In our renormalization framework, $\tan\beta$ is defined through 
$\Gamma(H^+\rightarrow \tau^+\,\nu_{\tau})$.
We show that a measurement of the hadronic width of $H^\pm$
and/or of the branching ratio of its $\tau$-decay mode  with a modest 
precision of $\sim 20\%$ could be sufficient to unravel the
supersymmetric nature of $H^\pm$ in full consistency with the 
low-energy data from radiative $B$-meson decays.
\end{quotation}
  
\newpage

\baselineskip=6.5mm  %(FOR PREPRINT)
The discovery of a heavy top quark 
at the Tevatron constituted, paradoxically as it may sound,
both a reassuring confirmation
of a long-standing prediction of the Standard Model (SM) of the
electroweak interactions and at the same time the consolidation
of an old and intriguing suspicion, namely,
that the SM cannot be the last word in elementary particle physics.
- - - -
To do:
Answer these questions on the charged Higgs passage:
1. Through which decay width is tan β defined in the renormalization framework?
2. What measurement precision is described as possibly sufficient to reveal the supersymmetric nature of H±?
3. Where was the heavy top quark discovered?
The lines are not needed for any of the work here.
- - - -
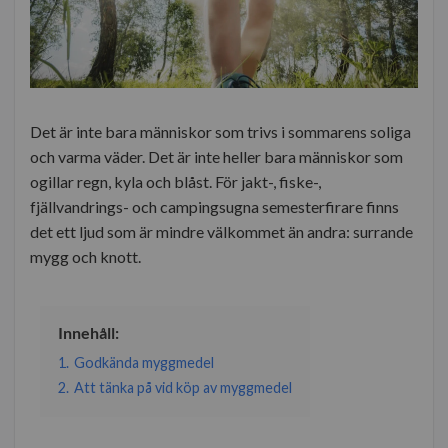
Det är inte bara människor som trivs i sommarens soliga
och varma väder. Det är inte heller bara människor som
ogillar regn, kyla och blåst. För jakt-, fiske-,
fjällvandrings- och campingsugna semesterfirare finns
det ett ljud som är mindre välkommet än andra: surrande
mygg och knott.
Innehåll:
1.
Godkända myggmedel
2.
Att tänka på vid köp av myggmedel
- - - -
Task output:
1. Γ(H⁺ → τ⁺ ν_τ)
2. A modest precision of about 20%
3. The Tevatron